La forza. Del mare che custodisce questa città e di un popolo che si è rialzato tante volte.
L’amore. Quello che lì non manca mai, quello che mi fa sentire a casa in qualsiasi parte del mondo.
‘Ncantesimo è un progetto di collage realizzato nel 2023. Una finestra in epoche passate, uno specchio della realtà di oggi. Un omaggio alla mia amata Napoli e alla sua gente. oggi. Un omaggio alla mia amata Napoli e alla sua gente
Marina DE PANFILIS
BRÌ
Brì, nasce da un momento difficile della mia vita ed è dedicato a mia madre Brigida dalla quale prende il nome e a tutte le persone che sono state sottoposte a interventi chirurgici nella loro vita. L’unico desiderio di mia madre dopo i vari interventi era: tornare a respirare normalmente e uscire dall’ ospedale. Arriva poi il momento di guardarsi allo specchio e fare i conti con il proprio corpo segnato da cicatrici ed è qui che dimentichi i desideri che avevi poco prima. Che cos’è un taglio? È una cicatrice che rimane indelebile, porta dietro il ricordo e la sofferenza ma rende visibile una via di uscita. È una medaglia, è un elemento da mostrare, che assume il significato di una rinascita, un nuovo inizio.
Brì mira a esaltare e valorizzare le cicatrici ed i tagli che purtroppo, i corpi sono costretti ad affrontare nel corso della propria vita. In Brì, la cicatrice è vista come segno naturale ed è paragonata ai segni naturali degli elementi che esistono, appunto, in natura. Ho ricercato alcuni di questi elementi e li ho impressi su lastrine di das, provocando dei segni simili a cicatrici, ho sovrapposto a queste lastrine le immagini di un corpo già segnato che veniva impresso tramite la tecnica di stampa chiamata cianotipia. La realizzazione di questo progetto è divisa in varie fasi, ogni fase è sperimentale in quanto non esistono fonti o spiegazioni sui passaggi precisi da attuare.
La modalità̀ che ho scelto per sviluppato il mio progetto, la scelta del supporto di stampa e tutti i passaggi eseguiti sono stati funzionali alla mia narrazione per esprimere il concetto che ne è alla base e cioè̀: l’accettazione del corpo a prescindere dallo stato esteriore in quanto anch’esso in continuo mutamento e segnato naturalmente dal trascorrere del tempo e dal proprio vissuto. Stampare su das e in cianotipia rende le lastrine uniche e irripetibili. Il das è un materiale fragile come è fragile il corpo umano, costretto anch’esso per natura a cambiare con il tempo.

Annalia ESPOSITO

COSTELLAZIONI INTERIORI
Sovente mi accade di perdermi tra un pensiero una sensazione, come se corpo e mente divagassero in spazi infiniti e misteriosi e poi, improvvisamente, questi diventano luminosi, come stelle distanti e fluttuanti nello spazio immenso di questo mondo, stelle scintillanti come costellazioni sospese nel vuoto, per poi accorgermi che invece sono dentro di me: questi pensieri, queste stelle, queste costellazioni sono dentro di me, nella mia anima vagante, nella profondità più intima e segreta del mio essere.

(Istruzioni di lavoro):
1. Rispondi a queste domande sul brano:
(a) In che anno è stato realizzato il progetto di collage 'Ncantesimo?
(b) A chi è dedicato Brì?
(c) Con quale tecnica di stampa sono state impresse le immagini del corpo sulle lastrine?
2. Riassumi in forma più breve il paragrafo del brano che comincia con "Brì mira a esaltare", conservandone le informazioni principali.
I dati sono materiale separato, che non riguarda il brano.

(Dati forniti):
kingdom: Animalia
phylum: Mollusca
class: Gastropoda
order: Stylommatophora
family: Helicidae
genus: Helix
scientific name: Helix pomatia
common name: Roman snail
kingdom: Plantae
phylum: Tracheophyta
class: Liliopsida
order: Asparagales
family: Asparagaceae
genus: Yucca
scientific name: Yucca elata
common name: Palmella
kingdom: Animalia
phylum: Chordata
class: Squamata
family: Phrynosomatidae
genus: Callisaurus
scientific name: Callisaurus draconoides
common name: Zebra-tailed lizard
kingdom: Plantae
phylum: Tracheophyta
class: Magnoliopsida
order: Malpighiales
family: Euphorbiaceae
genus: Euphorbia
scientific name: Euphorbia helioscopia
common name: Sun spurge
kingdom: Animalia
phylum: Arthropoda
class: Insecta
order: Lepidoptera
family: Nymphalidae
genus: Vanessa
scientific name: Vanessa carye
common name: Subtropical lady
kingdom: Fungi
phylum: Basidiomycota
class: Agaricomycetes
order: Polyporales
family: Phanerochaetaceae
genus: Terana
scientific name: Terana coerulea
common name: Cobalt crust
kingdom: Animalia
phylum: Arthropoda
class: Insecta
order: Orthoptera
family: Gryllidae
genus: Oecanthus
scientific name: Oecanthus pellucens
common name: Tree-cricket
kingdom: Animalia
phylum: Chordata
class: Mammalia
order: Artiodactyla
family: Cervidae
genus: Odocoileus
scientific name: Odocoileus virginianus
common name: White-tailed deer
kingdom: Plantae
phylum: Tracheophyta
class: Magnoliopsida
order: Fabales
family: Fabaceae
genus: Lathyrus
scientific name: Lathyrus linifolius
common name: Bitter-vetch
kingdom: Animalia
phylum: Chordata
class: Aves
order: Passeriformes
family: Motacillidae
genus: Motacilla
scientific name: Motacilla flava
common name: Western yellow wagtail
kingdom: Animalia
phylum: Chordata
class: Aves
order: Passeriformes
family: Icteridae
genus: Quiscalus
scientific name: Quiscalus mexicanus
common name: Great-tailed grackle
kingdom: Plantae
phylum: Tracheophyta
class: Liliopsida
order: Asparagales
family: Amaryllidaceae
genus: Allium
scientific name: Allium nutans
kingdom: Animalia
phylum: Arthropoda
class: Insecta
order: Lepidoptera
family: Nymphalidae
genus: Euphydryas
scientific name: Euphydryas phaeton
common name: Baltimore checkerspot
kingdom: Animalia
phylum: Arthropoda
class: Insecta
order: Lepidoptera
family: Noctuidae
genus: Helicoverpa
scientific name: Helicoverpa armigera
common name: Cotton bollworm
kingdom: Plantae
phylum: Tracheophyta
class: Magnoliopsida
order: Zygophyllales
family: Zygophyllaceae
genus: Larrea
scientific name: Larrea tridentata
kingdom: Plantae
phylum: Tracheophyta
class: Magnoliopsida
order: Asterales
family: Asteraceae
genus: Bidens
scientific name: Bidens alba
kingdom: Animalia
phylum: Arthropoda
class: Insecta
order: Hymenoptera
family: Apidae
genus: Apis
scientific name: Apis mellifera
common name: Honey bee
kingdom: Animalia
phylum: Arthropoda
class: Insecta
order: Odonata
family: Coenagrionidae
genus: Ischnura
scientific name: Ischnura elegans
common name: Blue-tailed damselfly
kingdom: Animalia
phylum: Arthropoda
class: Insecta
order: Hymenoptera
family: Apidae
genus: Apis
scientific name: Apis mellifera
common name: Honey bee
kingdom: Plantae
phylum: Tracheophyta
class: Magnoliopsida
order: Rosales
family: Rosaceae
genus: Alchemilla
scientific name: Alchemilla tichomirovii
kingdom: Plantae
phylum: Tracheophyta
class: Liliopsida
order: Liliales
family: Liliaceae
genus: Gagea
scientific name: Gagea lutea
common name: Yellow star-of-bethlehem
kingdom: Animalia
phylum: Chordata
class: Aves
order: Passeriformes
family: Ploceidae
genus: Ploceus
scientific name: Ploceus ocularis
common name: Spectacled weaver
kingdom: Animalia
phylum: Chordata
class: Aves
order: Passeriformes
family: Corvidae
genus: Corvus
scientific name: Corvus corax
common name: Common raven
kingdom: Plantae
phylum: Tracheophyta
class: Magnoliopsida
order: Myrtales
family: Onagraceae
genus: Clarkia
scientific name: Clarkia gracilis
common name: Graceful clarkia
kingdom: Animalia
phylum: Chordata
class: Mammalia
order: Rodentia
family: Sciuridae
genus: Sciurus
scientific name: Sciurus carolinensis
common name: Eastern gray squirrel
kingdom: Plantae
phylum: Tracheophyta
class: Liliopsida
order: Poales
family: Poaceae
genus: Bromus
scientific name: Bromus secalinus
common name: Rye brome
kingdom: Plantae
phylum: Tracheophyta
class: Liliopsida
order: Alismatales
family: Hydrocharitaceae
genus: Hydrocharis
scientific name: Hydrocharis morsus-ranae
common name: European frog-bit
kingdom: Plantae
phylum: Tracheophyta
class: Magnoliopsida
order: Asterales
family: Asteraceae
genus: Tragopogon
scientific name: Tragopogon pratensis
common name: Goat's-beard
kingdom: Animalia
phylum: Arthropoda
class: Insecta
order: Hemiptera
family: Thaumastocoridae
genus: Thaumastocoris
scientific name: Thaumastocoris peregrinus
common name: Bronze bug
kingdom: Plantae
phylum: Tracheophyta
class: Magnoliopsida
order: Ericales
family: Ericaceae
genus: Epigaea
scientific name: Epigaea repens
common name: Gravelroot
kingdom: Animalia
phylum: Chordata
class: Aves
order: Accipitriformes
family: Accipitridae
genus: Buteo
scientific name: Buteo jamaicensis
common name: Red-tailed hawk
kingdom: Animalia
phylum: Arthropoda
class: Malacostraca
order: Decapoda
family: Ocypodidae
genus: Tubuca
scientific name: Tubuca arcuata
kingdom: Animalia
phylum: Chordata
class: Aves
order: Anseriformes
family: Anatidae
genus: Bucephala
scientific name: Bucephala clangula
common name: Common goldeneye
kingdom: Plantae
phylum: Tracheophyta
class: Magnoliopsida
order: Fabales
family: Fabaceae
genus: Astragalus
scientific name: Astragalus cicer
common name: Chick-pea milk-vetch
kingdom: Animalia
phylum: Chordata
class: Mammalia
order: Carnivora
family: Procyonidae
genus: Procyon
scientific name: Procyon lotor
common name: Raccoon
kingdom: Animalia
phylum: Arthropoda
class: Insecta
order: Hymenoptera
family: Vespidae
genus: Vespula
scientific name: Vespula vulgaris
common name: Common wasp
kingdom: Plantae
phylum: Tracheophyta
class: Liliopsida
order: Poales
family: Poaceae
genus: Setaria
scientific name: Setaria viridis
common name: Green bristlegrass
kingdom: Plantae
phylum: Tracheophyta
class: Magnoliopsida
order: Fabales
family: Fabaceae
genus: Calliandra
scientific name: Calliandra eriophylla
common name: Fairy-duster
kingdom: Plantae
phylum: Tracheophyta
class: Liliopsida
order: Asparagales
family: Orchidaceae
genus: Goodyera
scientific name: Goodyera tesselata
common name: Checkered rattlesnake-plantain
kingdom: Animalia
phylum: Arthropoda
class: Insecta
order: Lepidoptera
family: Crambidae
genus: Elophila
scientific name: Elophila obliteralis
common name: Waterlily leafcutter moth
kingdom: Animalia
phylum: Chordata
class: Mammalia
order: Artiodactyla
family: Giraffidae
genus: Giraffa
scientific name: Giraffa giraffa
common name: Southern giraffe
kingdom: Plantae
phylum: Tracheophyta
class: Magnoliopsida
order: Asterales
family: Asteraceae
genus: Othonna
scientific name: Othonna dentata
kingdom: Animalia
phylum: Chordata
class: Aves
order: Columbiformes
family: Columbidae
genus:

(Esercizi svolti):
1.
(a) Nel 2023.
(b) A Brigida, la madre di chi ha realizzato il progetto, e a tutte le persone che hanno subito interventi chirurgici.
(c) Con la cianotipia.

2. Brì vuole valorizzare le cicatrici e i tagli che i corpi subiscono nel corso della vita. Li considera segni naturali, simili a quelli degli elementi presenti in natura. Alcuni di questi elementi sono stati impressi su lastrine di das, ottenendo segni simili a cicatrici. Sulle lastrine sono state poi sovrapposte, con la cianotipia, immagini di un corpo già segnato. Il progetto si articola in più fasi, tutte sperimentali, perché non esistono fonti che ne spieghino i passaggi precisi.